“Dan Allah menyelamatkan orang-orang yang bertakwa karena kemenangan mereka, mereka tiada disentuh oleh azab (neraka dan tidak pula) mereka berduka cita.” (QS. Az-Zumar, 39: 61)
Sentimentalitas adalah salah satu cacat karakter yang paling umum pada orang-orang yang mengadopsi cara hidup dan moralitas bertentangan dengan agama. Namun sentimentalitas bukan karakter bawaan lahir seseorang yang tidak bisa diubah, sebagaimana anggapan umumnya.
Kondisi spiritual adalah salah satu kondisi yang diambil seseorang baik secara sadar maupun tidak sadar. Mereka yang mengklaim bahwa introversi, kesedihan, melankoli, dan sifat mudah marah, tidak bisa dikendalikan dengan keinginan, akan mendapati, setelah renungan jujur, bahwa pendapat mereka itu tidak mungkin dipertahankan. Sebagai contoh, jika seorang melankoli ditawari uang banyak, atau sesuatu yang bernilai, dia mungkin segera merasa sangat gembira, ini menjadi bukti nyata bahwa jika mau, dia dapat dengan sangat mudah meninggalkan sikap putus asanya. Maka jelaslah bahwa sikap sentimental seseorang hanya menunjukkan kurangnya pertimbangan bagi orang-orang di sekitarnya, dan contoh khas seseorang yang menyakiti diri sendiri, seperti yang dikatakan Al Quran:
“Sesungguhnya Allah tidak berbuat zalim kepada manusia sedikitpun, akan tetapi manusia itulah yang berbuat zalim kepada diri mereka sendiri.” (QS. Yunus, 10: 44)
Namun, orang-orang sentimental tidak bisa memahami realitas, karena mereka terus-menerus berada dalam keadaan pikiran melankolik dan tidak berdaya. Apa pun yang terjadi, mereka akan selalu menemukan alasan untuk merasa sedih dan cemas. Sebenarnya, orang-orang ini menyakiti diri sendiri. Kenyataan ini diungkap dalam Al Quran sebagai berikut:
“Dan apabila Kami rasakan sesuatu rahmat kepada manusia, niscaya mereka gembira dengan rahmat itu. Dan apabila mereka ditimpa sesuatu musibah (bahaya) disebabkan kesalahan yang telah dikerjakan oleh tangan mereka sendiri, tiba-tiba mereka itu berputus asa.” (QS. Ar-Ruum, 30: 36)
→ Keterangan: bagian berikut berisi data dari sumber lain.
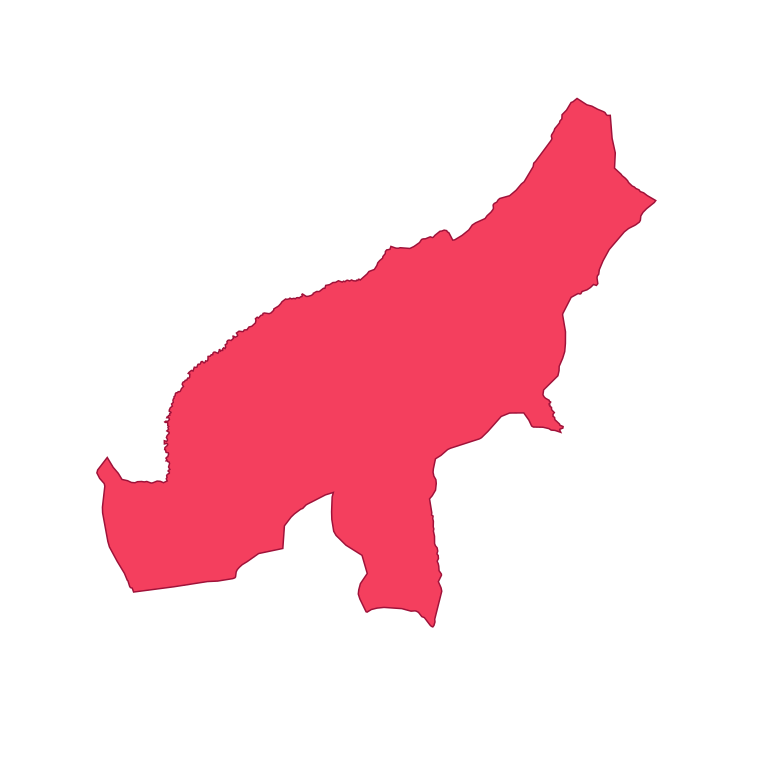 Djolu, Équateur, Democratic Republic of the Congo (Albers equal-area conic projection), rotated 260°
{"feature_id": "63176286B56364191841329", "entity_name": "Djolu", "entity_type": "district", "adm_level": 2, "iso_a3": "COD", "parent_name": "Democratic Republic of the Congo", "parent_adm1": "Équateur", "projection": "albers", "projection_center": [22.514, 0.679], "detail": "fine", "context": "isolated", "style": "filled", "palette": "rose", "viewbox_px": 768, "rotation_deg": 260, "n_neighbors": 0, "source": "geoboundaries", "source_scale": "gbopen_adm2", "svg_char_len": 6155}
<svg xmlns="http://www.w3.org/2000/svg" viewBox="0 0 768 768"><g transform="rotate(260 384 384)"><path d="M305.7,549.7L308.4,549.0L308.9,549.3L309.5,552.5L311.0,553.0L312.9,550.1L314.1,549.9L319.2,546.1L321.5,546.2L322.7,544.9L324.9,545.2L326.3,546.8L328.9,545.0L329.9,544.6L331.9,544.9L333.1,543.6L334.4,543.8L334.7,543.1L335.9,543.2L336.7,544.7L337.3,545.0L338.3,543.9L339.3,543.8L342.0,540.5L343.8,539.3L345.9,538.7L350.5,540.2L361.9,556.7L366.7,558.7L371.0,559.6L378.3,564.4L384.5,567.6L392.4,569.7L403.9,571.8L421.1,571.9L422.4,572.4L436.8,583.3L439.4,590.8L438.6,592.7L438.8,593.6L440.7,595.1L441.5,600.3L443.2,604.1L445.6,607.6L444.2,610.3L445.7,612.0L451.5,612.2L453.4,612.9L454.8,614.5L459.2,615.9L467.3,621.1L477.4,629.2L492.1,647.1L494.7,651.9L497.0,659.4L499.1,663.6L500.7,664.9L504.9,666.1L508.1,668.9L511.1,673.1L515.8,681.7L517.5,683.5L523.9,675.9L527.2,672.9L529.0,669.8L531.0,668.8L532.8,666.0L534.5,664.8L535.9,662.8L540.0,659.8L541.9,659.2L544.7,657.4L548.0,654.5L549.1,654.1L556.5,648.5L571.4,651.9L586.3,651.3L609.3,653.5L609.7,650.7L610.5,649.8L612.9,648.8L614.0,647.6L617.5,642.1L621.5,637.0L623.7,632.3L631.7,623.7L629.1,619.0L628.7,617.1L622.0,611.3L618.3,606.1L614.2,605.2L612.4,602.9L610.6,602.1L605.8,596.5L603.6,595.3L600.2,592.3L599.0,591.8L596.5,592.0L595.0,591.0L576.9,571.9L575.5,569.8L572.1,568.6L558.9,557.2L557.1,554.0L551.9,547.8L547.6,540.4L546.6,530.2L545.5,528.4L543.5,526.6L542.7,524.0L541.8,522.9L541.1,522.5L538.1,522.3L536.9,521.6L534.6,519.1L531.9,514.8L529.4,512.3L526.8,502.2L525.2,498.5L521.0,494.3L516.8,486.7L513.7,478.7L513.7,476.7L521.6,474.2L522.8,472.9L524.2,472.3L525.1,469.9L524.6,467.5L524.7,465.6L521.6,460.0L520.0,458.1L519.8,457.2L520.9,455.1L519.8,450.0L520.1,447.7L519.8,446.1L517.1,443.5L514.2,437.3L513.0,433.0L515.4,423.6L515.2,421.7L515.7,419.4L518.3,414.7L515.6,413.2L515.6,409.9L514.3,408.4L512.2,407.9L509.8,405.1L508.2,404.5L506.3,401.2L504.4,398.9L502.0,397.6L498.5,394.4L497.4,388.7L495.3,386.4L490.5,378.6L491.6,377.5L491.5,376.9L490.5,376.2L491.0,375.0L490.3,374.3L491.0,371.7L492.1,370.1L491.4,368.0L492.5,366.2L492.5,365.0L491.5,363.3L492.3,362.1L491.6,360.6L493.6,357.0L492.5,354.0L492.8,351.3L491.3,347.7L491.2,343.7L488.5,342.4L488.8,341.0L486.3,336.3L486.8,333.7L485.6,330.1L485.0,330.0L483.9,328.0L483.5,324.5L483.8,322.6L486.8,319.4L486.5,318.7L485.0,318.8L484.3,318.2L484.5,317.4L483.4,315.3L484.0,314.4L484.1,312.9L483.3,311.4L484.0,310.2L483.9,307.7L484.9,306.3L484.3,305.3L484.2,303.1L484.8,301.9L482.7,297.8L481.0,296.2L479.1,293.7L477.1,288.6L475.7,288.1L473.6,285.0L473.2,283.1L474.7,278.5L474.5,277.1L473.2,276.6L472.9,274.6L470.8,271.8L471.8,270.7L470.6,268.7L468.9,268.9L466.5,268.0L463.8,263.8L463.6,260.9L461.2,258.5L461.5,255.8L460.2,254.6L460.2,253.6L461.2,250.4L459.8,247.5L457.6,248.4L456.6,247.9L455.9,245.5L457.2,244.3L457.3,243.6L455.1,243.6L453.4,241.0L454.2,239.0L454.0,237.7L453.1,236.7L451.6,236.6L450.8,236.1L450.3,234.5L447.5,234.4L446.5,233.6L447.5,232.5L446.7,231.3L445.1,230.9L445.4,229.8L444.8,228.7L446.4,228.3L446.4,227.8L445.0,227.3L443.1,225.8L444.8,223.1L444.9,222.0L444.1,220.9L442.6,220.4L442.8,218.9L441.6,217.8L441.7,215.5L438.7,214.9L437.5,214.2L437.3,213.4L437.8,212.4L436.2,211.3L436.0,210.4L437.7,209.0L437.7,207.9L435.6,206.4L435.4,205.4L435.8,204.5L435.4,204.0L433.1,202.7L433.0,201.7L433.5,200.1L430.0,198.2L430.8,196.7L429.2,193.8L428.4,193.0L427.4,194.5L424.3,193.7L423.7,192.8L423.9,191.7L422.2,190.5L422.1,188.8L420.9,187.9L420.9,186.7L419.9,185.7L418.6,185.2L416.4,186.1L414.8,183.9L412.2,182.1L411.9,181.2L412.2,180.0L411.3,179.0L411.5,177.8L410.6,176.8L408.7,176.3L408.1,175.1L406.3,174.7L405.9,174.0L404.6,173.3L402.5,173.3L401.2,171.3L398.9,171.7L397.8,169.5L395.6,168.0L394.3,167.8L393.6,169.1L392.8,169.3L392.0,167.8L390.5,167.7L390.4,166.3L389.4,165.8L389.2,164.6L388.5,164.2L388.2,165.8L387.7,166.4L386.3,166.5L384.7,164.4L385.3,162.7L384.7,161.5L384.2,161.9L383.9,163.5L383.1,164.3L380.7,163.8L379.6,164.6L378.8,163.7L376.8,164.0L375.5,162.0L373.7,164.0L372.7,163.8L370.9,161.5L369.1,160.4L367.3,161.1L366.1,160.9L365.2,160.0L366.3,157.8L363.1,157.3L363.2,159.7L362.5,160.5L361.9,160.5L361.1,160.0L359.5,157.3L357.5,156.6L357.0,157.4L354.5,157.5L353.7,159.6L352.5,159.7L350.0,158.5L349.5,157.1L348.8,156.4L347.2,157.0L346.2,156.1L345.9,157.4L345.2,157.5L344.3,158.9L342.8,159.0L339.7,157.4L337.0,158.3L336.3,156.5L335.6,156.3L334.5,157.3L333.4,157.1L332.5,154.8L331.4,154.0L329.6,154.1L328.5,153.1L326.2,153.7L325.1,149.7L327.0,146.8L327.8,143.7L326.8,139.0L326.9,137.4L329.2,133.5L329.2,130.9L330.1,128.3L330.6,124.2L330.0,121.6L330.9,118.1L333.3,114.7L335.5,109.4L342.2,106.8L349.0,102.8L359.7,98.7L349.1,87.1L346.3,85.8L340.4,87.6L334.5,91.2L331.8,91.3L311.5,85.3L305.9,84.5L276.9,84.7L271.2,85.3L255.8,90.4L242.6,95.5L235.3,97.1L234.8,97.6L228.7,98.4L227.5,99.0L226.7,100.6L222.6,101.3L220.8,141.7L220.1,175.9L218.8,186.0L218.6,201.3L219.0,203.4L219.8,204.3L224.6,205.8L226.7,207.3L228.7,209.8L230.7,213.0L232.9,218.6L238.8,231.1L239.6,255.8L261.6,261.3L269.1,269.4L271.7,273.3L275.1,280.0L275.6,282.4L278.3,286.0L279.0,287.7L285.0,307.2L286.0,315.3L281.7,313.3L267.2,310.2L259.7,309.1L247.7,308.9L243.2,310.5L231.9,318.5L219.1,332.6L200.3,334.6L191.5,326.1L185.7,323.4L181.6,322.2L176.5,322.9L162.8,326.8L162.3,327.8L164.1,332.4L164.5,338.2L164.0,345.2L159.7,362.5L155.6,371.2L155.2,375.2L154.6,376.5L153.1,378.3L148.4,380.8L146.9,383.2L138.4,387.6L137.1,388.6L136.3,389.9L137.6,391.3L140.8,392.9L143.5,393.1L169.9,404.9L173.3,404.8L179.9,403.2L185.7,407.4L186.9,407.5L190.6,405.8L195.1,406.3L197.7,406.2L199.8,405.6L200.8,405.9L202.6,407.3L205.8,407.6L206.9,406.8L208.0,406.8L210.1,407.9L213.4,407.9L215.7,406.6L218.0,406.1L225.3,407.3L230.6,407.1L232.6,407.9L234.8,407.7L240.3,408.8L242.9,408.6L245.4,409.4L246.8,408.1L248.9,408.7L263.0,408.9L265.6,412.1L270.5,416.3L277.0,418.2L280.7,418.5L284.7,417.1L288.6,417.0L291.9,417.9L301.4,421.7L303.8,427.7L308.4,435.3L309.2,438.2L313.4,468.5L314.2,470.7L319.2,478.0L331.7,493.8L333.6,502.6L331.3,516.6L323.3,520.4L317.0,522.1L315.7,523.6L313.8,533.1L311.4,538.7L309.6,540.6L308.6,544.3L305.7,549.7Z" fill="#f43f5e" stroke="#9f1239" stroke-width="1.5"/></g></svg>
Bagi orang seperti ini agar dapat melepaskan diri dari pikiran romantik, dan disembuhkan dari penyakit ini, dia harus waspada, dengan kesadaran penuh, terhadap janji-janji palsu setan dan tipu dayanya. Dan hanya keimanan seseorang yang memungkinkan hal ini.
Seorang beriman sejati akan mendapati bahwa kelemahan romantisisme tidak pantas bagi dirinya. Dia akan berperilaku rasional, membuat solusi atas masalahnya, dan menjadikan dirinya teladan bagi orang-orang di sekitarnya. Lagipula, karena perilaku moral dan pembicaraannya yang baik, secara alami dia merasa puas. Kecerahan dan cahaya yang memancar dari perilakunya yang baik akan membuat orang-orang merasa gembira dan bahagia, dalam keadaan paling sulit sekalipun. Perilaku demikian akan meneratas jalan menuju kehidupan yang indah, damai dan mulia di dunia ini, serta kehidupan yang penuh kebahagiaan dan kedamaian di akhirat kelak. Oleh karena itu, bagi orang beriman, yang mempunyai perilaku dan keadaan pikiran diridhai Allah, tidak ada alasan untuk bersedih dan cemas; tidak ada apa pun yang bisa menuntunnya ke dalam pesimisme. Allah mengung-kapkannya seperti ini:
“Dan Allah menyelamatkan orang-orang yang bertakwa karena kemenangan mereka, mereka tiada disentuh oleh azab (neraka dan tidak pula) mereka berduka cita.” (QS. Az-Zumar, 39: 61)
Lagipula, bagi orang beriman, kegembiraan, kebahagiaan, kedamaian, keamanan hanyalah refleksi dunia atas kondisi kehidupan di surga. Kesenangan-kesenangan ini dimulai di dunia ini; dan ketika mereka yang berharap kepada Allah akhirnya mendapatkan surga, mereka akan mendapati bahwa kesenangan-kesenangan itu akan tetap abadi. Al Quran menggambarkan kedamaian yang dinikmati oleh orang-orang beriman di kehidupan akhirat:
“Maka Tuhan memelihara mereka dari kesusahan hari itu, dan memberikan kepada mereka kejernihan (wajah) dan kegembiraan hati.” (QS. Al Insaan, 76: 11)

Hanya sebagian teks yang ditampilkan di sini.